ABOUT THE NETWORK

Welcome!

The European Union Legal Historians Network is designed to foster scholarship and academic exchange for historians, lawyers, social scientists, and others who are working on the history of European law, the European Court of Justice, and related topics.


Since 2020 the Network has hosted a series of online workshops where scholars can present their work in progress to the community of researchers active in this area.


We envisage a continuing series of similar workshops going forward, to offer feedback and critique on draft research, as well as discussions about how to build up this scholarly community, raise the profile of the historical study of European law, and incorporate new research in teaching and public outreach.


Please add your name to our mailing list to be kept informed of future events organised by the Network.

Coordinators

Bill Davies, Ph.D.

Associate Professor and Department Chair, Justice Law & Criminology

Department of Justice, Law, and Criminology at American University

Dr. Davies is approaching the study of the European Union legal system from a fresh perspective by critically examining the development of the constitutional practice of law in the EU from a historical perspective. Dr. Davies has traveled extensively to uncover the primary documents that will contribute to a fresh and empirically accurate narrative of the emergence of the European constitutional system and to answer the question of how the controversial consolidation of power at the European level has been received in the EU’s member states. Dr. Davies recently published a monograph on the German reception of European law. Germany’s relationship with the European Court of Justice has been fraught with challenges and it is Germany’s reactions to the decisions of the court that largely have, and will, determine its future.

William Phelan, Ph.D.

Associate Professor of Political Science and Jean Monnet Chair at Trinity College Dublin

William Phelan is an associate professor of political science at Trinity College Dublin and Jean Monnet Chair in EU Politics and Law.
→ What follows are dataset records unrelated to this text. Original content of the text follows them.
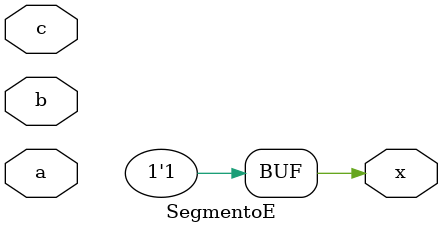
<source format=sv>
module SegmentoE(a,b,c,x);
   input a,b,c;
  output x;
  
  assign x=1;
  
endmodule
</source>
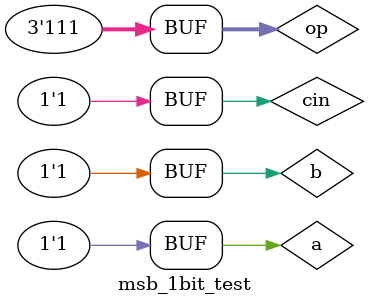
<source format=v>
module msb_1bit_test();

	reg b,a;
	wire cout;
  wire result;
  reg cin;
	reg lessi;
  reg [2:0]op;

  wire v,setz;

	msb_1bit msb1(result,cout,a,b,op,cin,1'b0,v,setz);

	initial begin
	a= 1'b1; b=1'b1; cin=1'b0; op=3'b000; //add test
	#20;
	a= 1'b0; b=1'b0; cin=1'b0; op=3'b000;
	#20;
	a= 1'b1; b=1'b0; cin=1'b0; op=3'b010;
	#20;
	a= 1'b1; b=1'b1; cin=1'b0; op=3'b010;
	#20;
	a= 1'b1; b=1'b1; cin=1'b1; op=3'b111;
	end

	initial begin
	$monitor("time=%2d,a=%1b,b=%1b,cin=%1b,op=%3b,res=%1b,cout=%1b,setz=%1b",
        $time,a,b,cin,op,result,cout,setz);
	end

endmodule

</source>
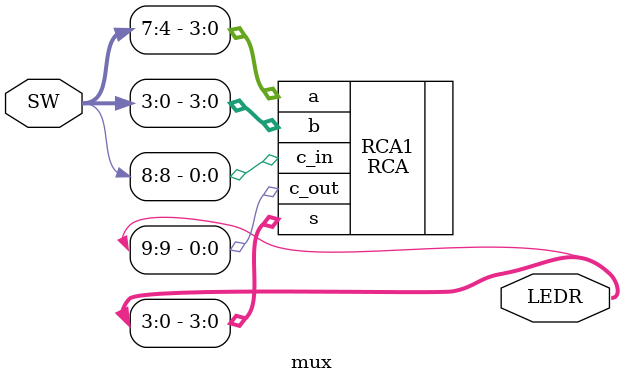
<source format=v>
`timescale 1ns / 1ns // `timescale time_unit/time_precision


//LEDR[0] output display

module mux(LEDR, SW);
    input [8:0] SW;
    output [9:0] LEDR;

	// mapping ports to board for FPGA
    RCA RCA1(
        .a(SW[7:4]),
        .b(SW[3:0]),
        .c_in(SW[8]),
	.s(LEDR[3:0]),
        .c_out(LEDR[9])
        );
endmodule
</source>
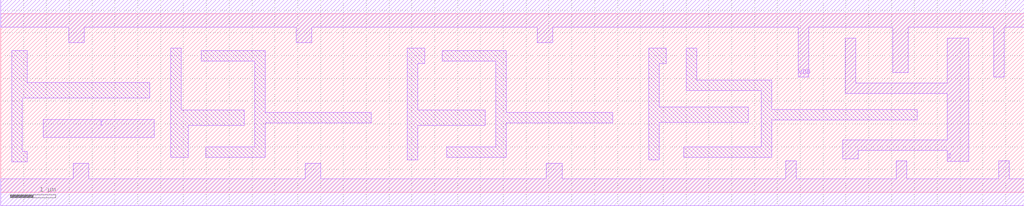
<source format=lef>
# Copyright 2022 GlobalFoundries PDK Authors
#
# Licensed under the Apache License, Version 2.0 (the "License");
# you may not use this file except in compliance with the License.
# You may obtain a copy of the License at
#
#      http://www.apache.org/licenses/LICENSE-2.0
#
# Unless required by applicable law or agreed to in writing, software
# distributed under the License is distributed on an "AS IS" BASIS,
# WITHOUT WARRANTIES OR CONDITIONS OF ANY KIND, either express or implied.
# See the License for the specific language governing permissions and
# limitations under the License.

MACRO gf180mcu_fd_sc_mcu7t5v0__dlyd_4
  CLASS core ;
  FOREIGN gf180mcu_fd_sc_mcu7t5v0__dlyd_4 0.0 0.0 ;
  ORIGIN 0 0 ;
  SYMMETRY X Y ;
  SITE GF018hv5v_mcu_sc7 ;
  SIZE 22.4 BY 3.92 ;
  PIN I
    DIRECTION INPUT ;
    ANTENNAGATEAREA 0.396 ;
    PORT
      LAYER Metal1 ;
        POLYGON 0.93 1.2 3.355 1.2 3.355 1.6 0.93 1.6  ;
    END
  END I
  PIN Z
    DIRECTION OUTPUT ;
    ANTENNADIFFAREA 2.1216 ;
    PORT
      LAYER Metal1 ;
        POLYGON 18.48 2.165 20.065 2.165 20.72 2.165 20.72 1.15 18.425 1.15 18.425 0.73 18.765 0.73 18.765 0.92 20.72 0.92 20.72 0.675 21.19 0.675 21.19 3.38 20.72 3.38 20.72 2.395 20.065 2.395 18.71 2.395 18.71 3.38 18.48 3.38  ;
    END
  END Z
  PIN VDD
    DIRECTION INOUT ;
    USE power ;
    SHAPE ABUTMENT ;
    PORT
      LAYER Metal1 ;
        POLYGON 0 3.62 1.485 3.62 1.485 3.285 1.825 3.285 1.825 3.62 3.265 3.62 6.465 3.62 6.465 3.285 6.805 3.285 6.805 3.62 8.115 3.62 11.745 3.62 11.745 3.285 12.085 3.285 12.085 3.62 13.395 3.62 17.46 3.62 17.46 2.53 17.69 2.53 17.69 3.62 19.525 3.62 19.525 2.625 19.865 2.625 19.865 3.62 20.065 3.62 21.74 3.62 21.74 2.53 21.97 2.53 21.97 3.62 22.4 3.62 22.4 4.22 20.065 4.22 13.395 4.22 8.115 4.22 3.265 4.22 0 4.22  ;
    END
  END VDD
  PIN VSS
    DIRECTION INOUT ;
    USE ground ;
    SHAPE ABUTMENT ;
    PORT
      LAYER Metal1 ;
        POLYGON 0 -0.3 22.4 -0.3 22.4 0.3 22.07 0.3 22.07 0.69 21.84 0.69 21.84 0.3 19.83 0.3 19.83 0.69 19.6 0.69 19.6 0.3 17.41 0.3 17.41 0.69 17.18 0.69 17.18 0.3 12.285 0.3 12.285 0.635 11.945 0.635 11.945 0.3 7.005 0.3 7.005 0.635 6.665 0.635 6.665 0.3 1.925 0.3 1.925 0.635 1.585 0.635 1.585 0.3 0 0.3  ;
    END
  END VSS
  OBS
      LAYER Metal1 ;
        POLYGON 0.475 2.065 3.265 2.065 3.265 2.405 0.585 2.405 0.585 3.105 0.245 3.105 0.245 0.67 0.585 0.67 0.585 0.9 0.475 0.9  ;
        POLYGON 3.72 0.77 4.105 0.77 4.105 1.465 5.33 1.465 5.33 1.805 3.95 1.805 3.95 3.16 3.72 3.16  ;
        POLYGON 4.385 2.875 5.56 2.875 5.56 1 4.485 1 4.485 0.77 5.79 0.77 5.79 1.52 8.115 1.52 8.115 1.75 5.79 1.75 5.79 3.105 4.385 3.105  ;
        POLYGON 8.9 0.715 9.13 0.715 9.13 1.465 10.61 1.465 10.61 1.805 9.13 1.805 9.13 2.82 9.285 2.82 9.285 3.16 8.9 3.16  ;
        POLYGON 9.665 2.875 10.84 2.875 10.84 1 9.765 1 9.765 0.77 11.07 0.77 11.07 1.52 13.395 1.52 13.395 1.75 11.07 1.75 11.07 3.105 9.665 3.105  ;
        POLYGON 14.18 0.715 14.41 0.715 14.41 1.535 16.36 1.535 16.36 1.875 14.41 1.875 14.41 2.82 14.565 2.82 14.565 3.16 14.18 3.16  ;
        POLYGON 15 2.235 16.65 2.235 16.65 1 14.945 1 14.945 0.77 16.88 0.77 16.88 1.59 20.065 1.59 20.065 1.82 16.88 1.82 16.88 2.465 15.23 2.465 15.23 3.16 15 3.16  ;
  END
END gf180mcu_fd_sc_mcu7t5v0__dlyd_4

</source>
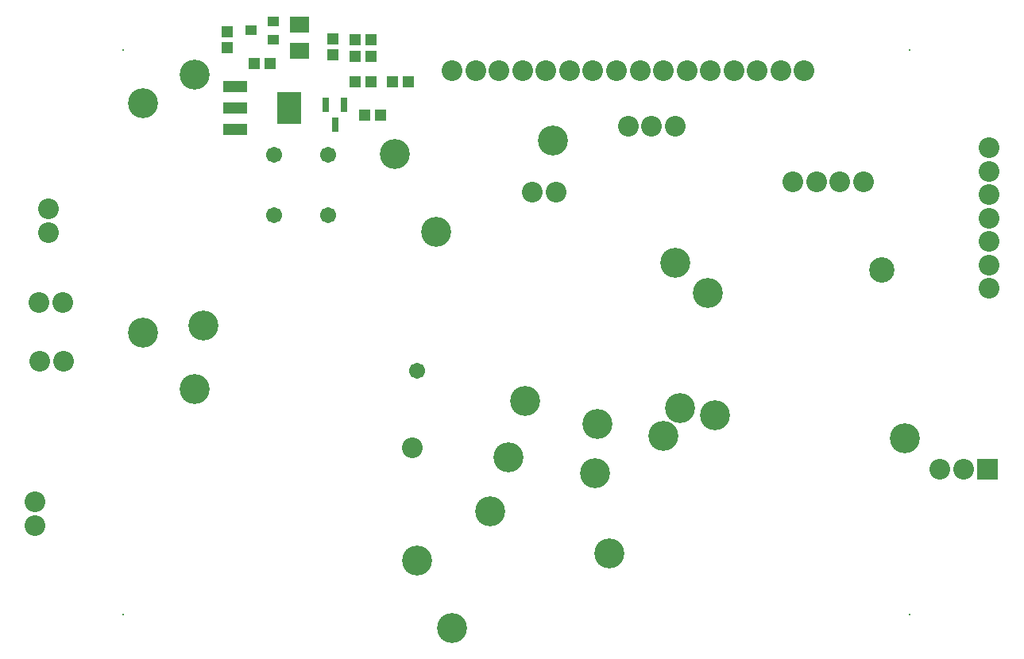
<source format=gts>
%FSLAX25Y25*%
%MOIN*%
G70*
G01*
G75*
G04 Layer_Color=8388736*
%ADD10R,0.09449X0.03937*%
%ADD11R,0.09449X0.12992*%
%ADD12R,0.04331X0.03937*%
%ADD13R,0.03937X0.04331*%
%ADD14R,0.02362X0.05118*%
%ADD15R,0.03740X0.03543*%
%ADD16R,0.03740X0.03543*%
%ADD17R,0.07087X0.06299*%
%ADD18C,0.01969*%
%ADD19C,0.01181*%
%ADD20C,0.11811*%
%ADD21C,0.07874*%
%ADD22R,0.07874X0.07874*%
%ADD23C,0.09843*%
%ADD24C,0.05906*%
%ADD25R,0.19685X0.05118*%
%ADD26R,0.06299X0.07087*%
%ADD27R,0.09449X0.10236*%
%ADD28R,0.10236X0.09449*%
%ADD29R,0.05118X0.02362*%
%ADD30O,0.08661X0.02362*%
%ADD31O,0.07087X0.01181*%
%ADD32O,0.01181X0.07087*%
%ADD33R,0.03937X0.09449*%
%ADD34R,0.12992X0.09449*%
%ADD35O,0.02362X0.08661*%
%ADD36R,0.06299X0.04921*%
%ADD37R,0.09449X0.12992*%
%ADD38R,0.04921X0.06299*%
%ADD39R,0.09449X0.07087*%
%ADD40C,0.03937*%
%ADD41C,0.07874*%
%ADD42C,0.00984*%
%ADD43C,0.00787*%
%ADD44C,0.01000*%
%ADD45R,0.10249X0.04737*%
%ADD46R,0.10249X0.13792*%
%ADD47R,0.05131X0.04737*%
%ADD48R,0.04737X0.05131*%
%ADD49R,0.03162X0.05918*%
%ADD50R,0.04540X0.04343*%
%ADD51R,0.04540X0.04343*%
%ADD52R,0.07887X0.07099*%
%ADD53C,0.12611*%
%ADD54C,0.00800*%
%ADD55C,0.08674*%
%ADD56R,0.08674X0.08674*%
%ADD57C,0.10642*%
%ADD58C,0.06706*%
D45*
X295669Y440158D02*
D03*
Y431102D02*
D03*
Y422047D02*
D03*
D46*
X318504Y431102D02*
D03*
D47*
X346063Y459646D02*
D03*
X352756D02*
D03*
X352756Y441929D02*
D03*
X346063D02*
D03*
X361811D02*
D03*
X368504D02*
D03*
X350000Y428150D02*
D03*
X356693D02*
D03*
X352756Y452756D02*
D03*
X346063D02*
D03*
X310433Y449803D02*
D03*
X303740D02*
D03*
D48*
X336614Y460039D02*
D03*
Y453346D02*
D03*
X292323Y462992D02*
D03*
Y456299D02*
D03*
D49*
X341339Y432283D02*
D03*
X333858D02*
D03*
X337598Y424016D02*
D03*
D50*
X311713Y459842D02*
D03*
X302461Y463583D02*
D03*
D51*
X311713Y467323D02*
D03*
D52*
X322835Y455118D02*
D03*
Y466142D02*
D03*
D53*
X256890Y336614D02*
D03*
Y433071D02*
D03*
X482283Y305118D02*
D03*
X410433Y284449D02*
D03*
X417323Y308071D02*
D03*
X494095Y353346D02*
D03*
X429134Y417323D02*
D03*
X576772Y292323D02*
D03*
X278543Y312992D02*
D03*
X379921Y378937D02*
D03*
X278543Y444882D02*
D03*
X362795Y411811D02*
D03*
X386811Y212598D02*
D03*
X372047Y241142D02*
D03*
X452756Y244094D02*
D03*
X446850Y277559D02*
D03*
X402559Y261811D02*
D03*
X447835Y298228D02*
D03*
X480315Y366142D02*
D03*
X497047Y302165D02*
D03*
X282480Y339567D02*
D03*
X475394Y293307D02*
D03*
D54*
X578642Y218504D02*
D03*
X248721D02*
D03*
Y455512D02*
D03*
X578642D02*
D03*
D55*
X559252Y400000D02*
D03*
X549409D02*
D03*
X539567D02*
D03*
X529724D02*
D03*
X591221Y279528D02*
D03*
X601221D02*
D03*
X460630Y423228D02*
D03*
X470472D02*
D03*
X480315D02*
D03*
X612205Y414370D02*
D03*
Y404528D02*
D03*
Y394685D02*
D03*
Y384842D02*
D03*
Y375000D02*
D03*
Y365158D02*
D03*
Y355315D02*
D03*
X430276Y395669D02*
D03*
X420276D02*
D03*
X211614Y265748D02*
D03*
Y255748D02*
D03*
X217520Y388779D02*
D03*
Y378780D02*
D03*
X223425Y349410D02*
D03*
X213425D02*
D03*
X465551Y446850D02*
D03*
X475394D02*
D03*
X485236D02*
D03*
X495079D02*
D03*
X504921D02*
D03*
X514764D02*
D03*
X524606D02*
D03*
X534449D02*
D03*
X455709D02*
D03*
X445866D02*
D03*
X436024D02*
D03*
X426181D02*
D03*
X416339D02*
D03*
X406496D02*
D03*
X396654D02*
D03*
X386811D02*
D03*
X213583Y324803D02*
D03*
X223583D02*
D03*
X370079Y288386D02*
D03*
D56*
X611221Y279528D02*
D03*
D57*
X566929Y363189D02*
D03*
D58*
X372047Y320866D02*
D03*
X312008Y411221D02*
D03*
X334646D02*
D03*
X312008Y386024D02*
D03*
X334646D02*
D03*
M02*

</source>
Phelan's first book "In Place of Inter-State Retaliation: The European Union's Rejection of WTO-style Trade Sanctions and Trade Remedies" uses the comparative method to offer an explanation of the role of the European Court of Justice in the European legal order, and was published in 2015 by Oxford University Press. It was awarded the 2016 Brian Farrell Book Prize by the Political Science Association of Ireland. His second book "Great Judgments of the European Court of Justice: Rethinking the Landmark Decisions in the Foundational Period" offers a new understanding of the Court's early cases, drawing on the writings and speeches of French ECJ judge and President of the Court 1967-1976, Robert Lecourt. Great Judgments was included in "10 Good Reads" for 2020 by the European Journal of International Law and in “Legal Books of the Year 2021” [Juristische Bücher des Jahres], selected by the leading German law journal, JuristenZeitung. Phelan is continuing his research into judge Robert Lecourt as well as issues of research design in the study of European law.